When the geniuses who developed the first computers were hard at work inventing machines that could do lightning-speed calculations, they apparently didn't think their new electronic brains would last long. Along the way, these mid-century pioneers only allowed two digits for the years used in date calculations -- the last two digits.
Thus, when the year 2000 rolls around, most computers -- generations removed from those first high-speed calculators -- won't know what to do. Of all the things computers today can do, they can't recognize two zeroes as a date.
The alarm over how to fix this seemingly minor problem is growing daily as the calendar moves onward toward the end of this century. Most computer users are aware of the problem, but they have no idea what to do about it. That is left for the geniuses. And so far, those folks don't have such a simple solution.
As a matter of fact, the cost of nursing the thousands of computers through this two-digit crisis is now being estimated in the billions of dollars.
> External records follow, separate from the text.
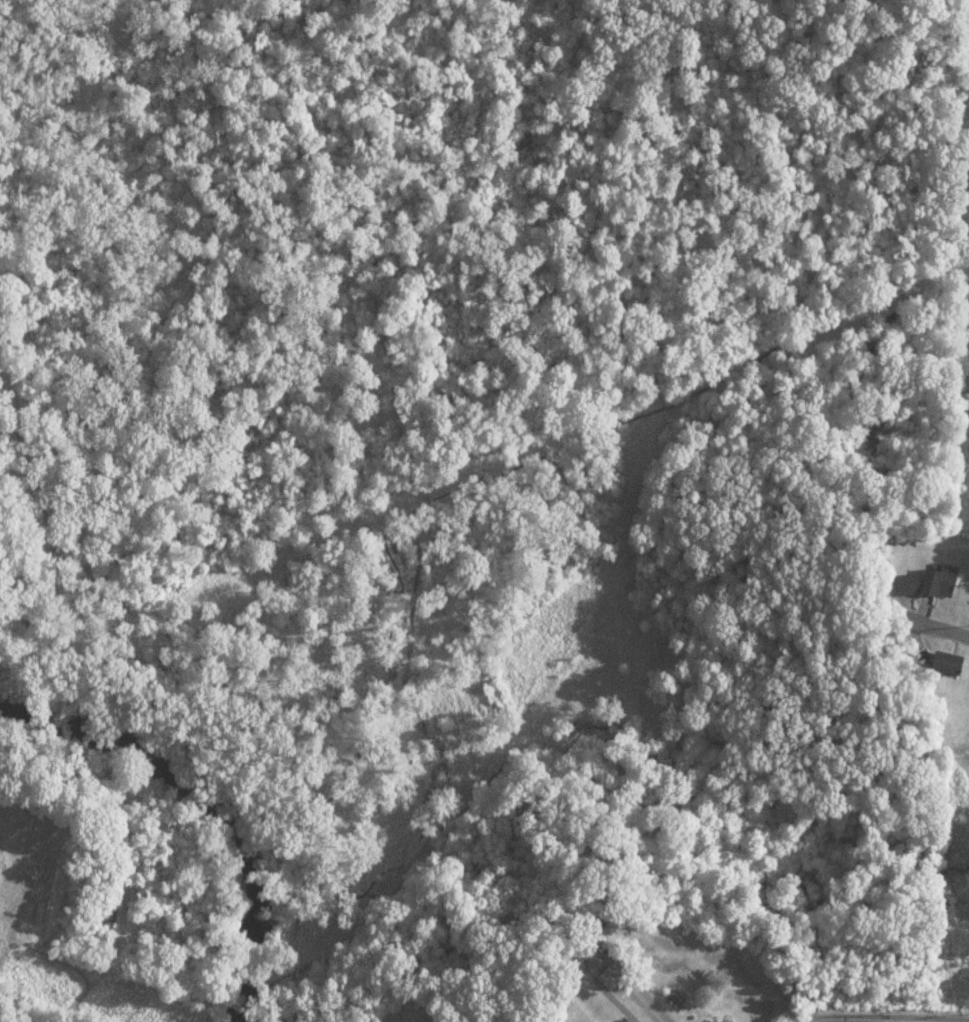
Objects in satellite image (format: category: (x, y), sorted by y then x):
building: (944, 582)
building: (908, 587)
road: (956, 624)
road: (884, 1016)
building: (635, 1020)

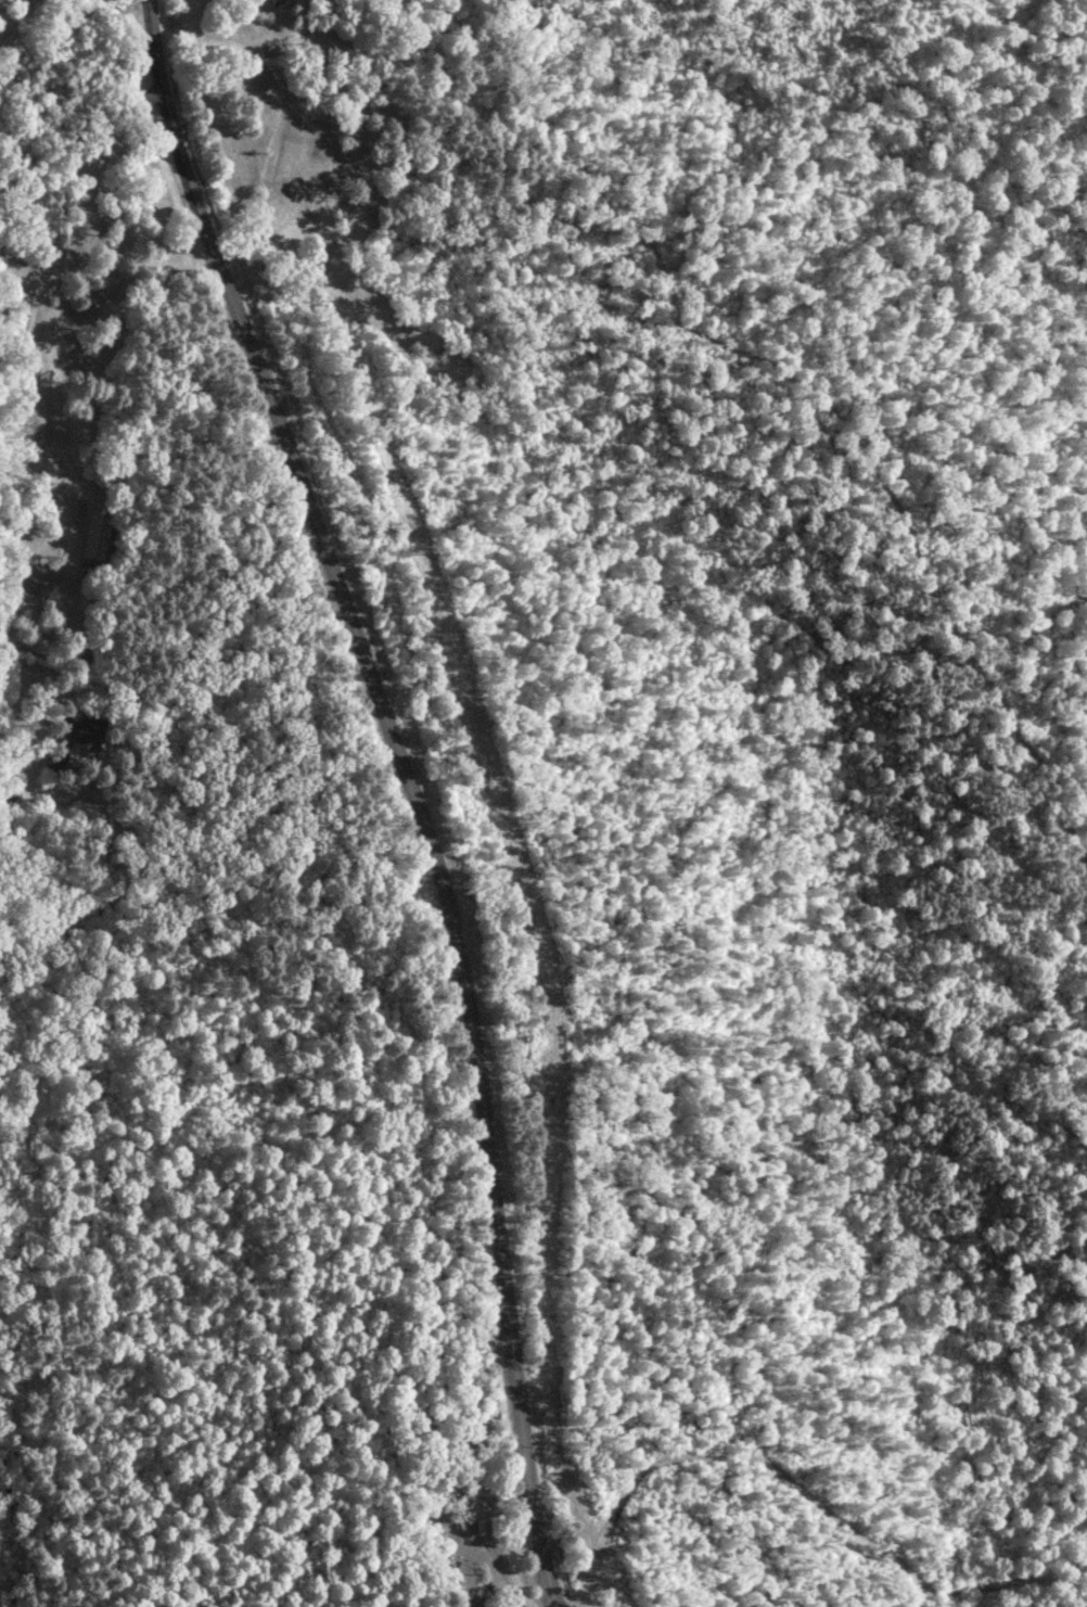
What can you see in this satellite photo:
road: (20, 26)
road: (23, 326)
road: (10, 728)
road: (405, 789)

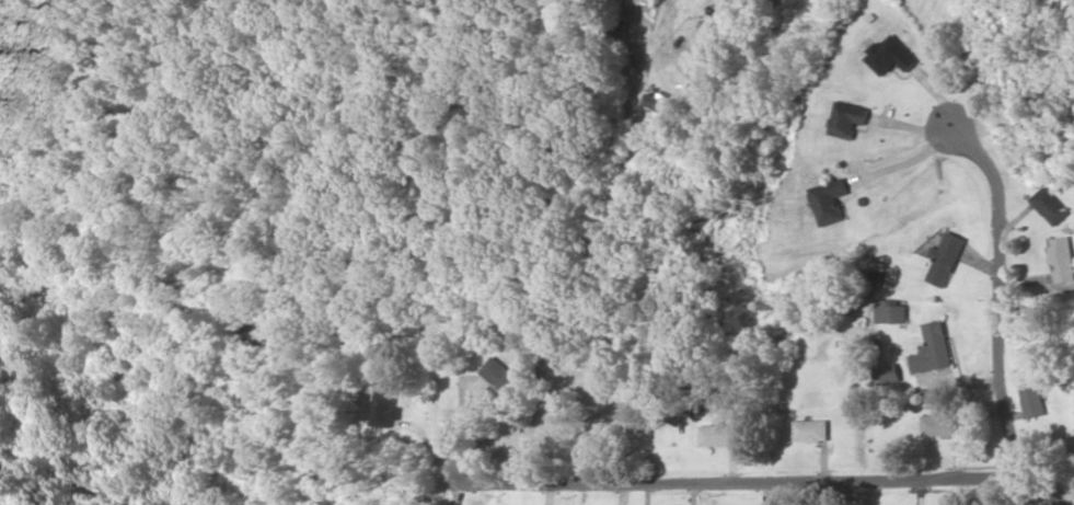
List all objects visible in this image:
building: (890, 56)
building: (661, 106)
building: (848, 119)
building: (827, 201)
building: (1050, 206)
building: (948, 260)
building: (1061, 260)
road: (992, 298)
building: (898, 314)
building: (934, 349)
building: (886, 374)
building: (504, 376)
building: (1034, 399)
building: (385, 408)
building: (944, 420)
building: (812, 431)
building: (720, 435)
road: (772, 477)

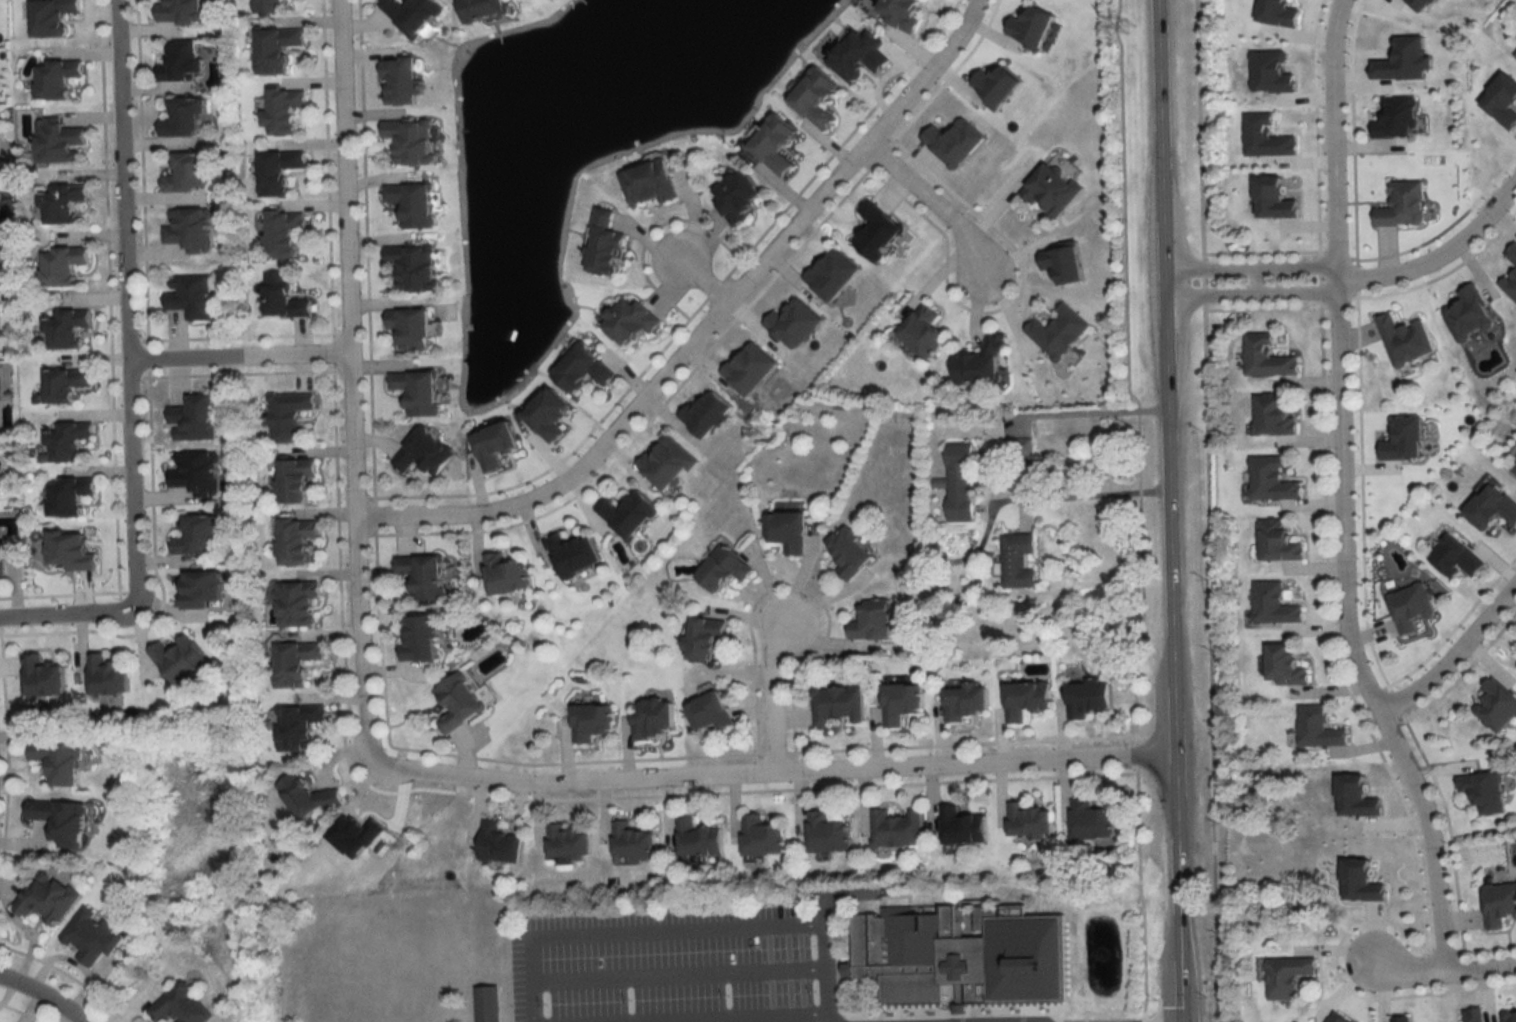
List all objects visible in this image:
building: (271, 5)
building: (484, 8)
building: (181, 11)
building: (415, 13)
building: (902, 14)
building: (54, 16)
power tower: (1126, 29)
building: (277, 49)
building: (1515, 56)
building: (183, 61)
building: (58, 78)
building: (403, 78)
building: (817, 97)
building: (285, 109)
building: (185, 117)
building: (412, 140)
road: (1335, 140)
building: (58, 143)
building: (775, 143)
building: (279, 170)
building: (189, 173)
road: (124, 181)
building: (650, 182)
building: (1054, 187)
building: (739, 196)
building: (413, 202)
building: (62, 203)
road: (932, 203)
building: (1403, 204)
building: (189, 227)
building: (879, 229)
building: (286, 233)
building: (605, 244)
building: (1512, 253)
road: (1439, 257)
building: (414, 265)
building: (62, 266)
road: (1254, 270)
building: (836, 272)
road: (703, 283)
building: (1511, 283)
building: (190, 295)
building: (283, 296)
road: (1253, 296)
building: (1471, 313)
building: (632, 320)
building: (412, 326)
building: (66, 327)
road: (708, 329)
building: (925, 330)
building: (1060, 331)
building: (1406, 340)
building: (1268, 356)
road: (240, 360)
building: (982, 362)
building: (753, 368)
building: (584, 369)
road: (351, 380)
building: (66, 383)
building: (419, 390)
building: (1276, 413)
building: (709, 414)
road: (1095, 414)
building: (290, 417)
building: (194, 419)
power tower: (774, 434)
building: (69, 440)
building: (424, 453)
building: (670, 463)
building: (1514, 468)
building: (1036, 471)
building: (196, 472)
building: (1272, 479)
building: (296, 480)
building: (961, 483)
road: (132, 484)
building: (71, 495)
road: (1035, 499)
road: (1170, 510)
building: (631, 514)
building: (788, 530)
building: (197, 534)
building: (298, 541)
building: (1279, 541)
building: (73, 550)
building: (852, 552)
building: (1, 555)
building: (575, 555)
building: (1458, 557)
building: (1019, 560)
building: (726, 568)
building: (424, 574)
building: (507, 574)
building: (203, 588)
building: (298, 603)
building: (1275, 604)
road: (66, 620)
building: (876, 621)
road: (1349, 636)
building: (707, 637)
building: (422, 639)
building: (181, 659)
road: (1455, 659)
building: (296, 661)
building: (1288, 665)
building: (108, 675)
building: (44, 676)
building: (1090, 697)
building: (1028, 698)
road: (776, 700)
building: (967, 701)
building: (461, 702)
building: (902, 702)
building: (838, 705)
building: (1497, 705)
building: (712, 712)
building: (655, 719)
building: (592, 721)
building: (299, 725)
building: (1319, 727)
building: (60, 761)
road: (773, 778)
building: (1485, 791)
building: (309, 796)
building: (62, 820)
building: (1032, 820)
building: (1093, 821)
building: (1339, 821)
building: (964, 826)
building: (899, 828)
building: (830, 834)
building: (764, 837)
building: (701, 839)
building: (572, 841)
building: (635, 841)
building: (502, 843)
power tower: (412, 845)
building: (1274, 859)
building: (48, 898)
building: (1500, 904)
road: (685, 928)
building: (91, 936)
building: (962, 954)
road: (1438, 973)
road: (678, 974)
building: (1288, 976)
road: (40, 997)
building: (488, 1004)
building: (180, 1007)
building: (1475, 1015)
building: (1510, 1016)
road: (713, 1017)
building: (1402, 1019)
The anticipated cost for the federal government alone was recently puts at $2.3 billion -- and some computer experts scoffed over that amount as being way too low.
Think about it: Just when there appears to be some bipartisan political cooperation on balancing the federal budget and finding ways to make income and spending match up, along comes a real doozie of a computer glitch that could cost billions of dollars.
But the federal government's cost of fixing the computer date problem is only a fraction of the total cost. State and local governments also will have to deal with this. Missouri estimates the tab for updating state computers at various agencies will be more than $50 million.
And then there is the private sector. Almost every business these days relies on computers, and these electronic marvels also will need a programming update to account for the change in centuries.
Somewhere, there is an aging math teacher who scorns even a hand-held calculator who is smiling to himself and saying, "See, you should have learned how to do work with pencil and paper. It could have saved a bundle."
That's true. But computers have opened so many other doors in every field of endeavor that surely no one wants to go back to the pencil-and-paper days. On the other hand, no one knows how much all of this is going to wind up costing either.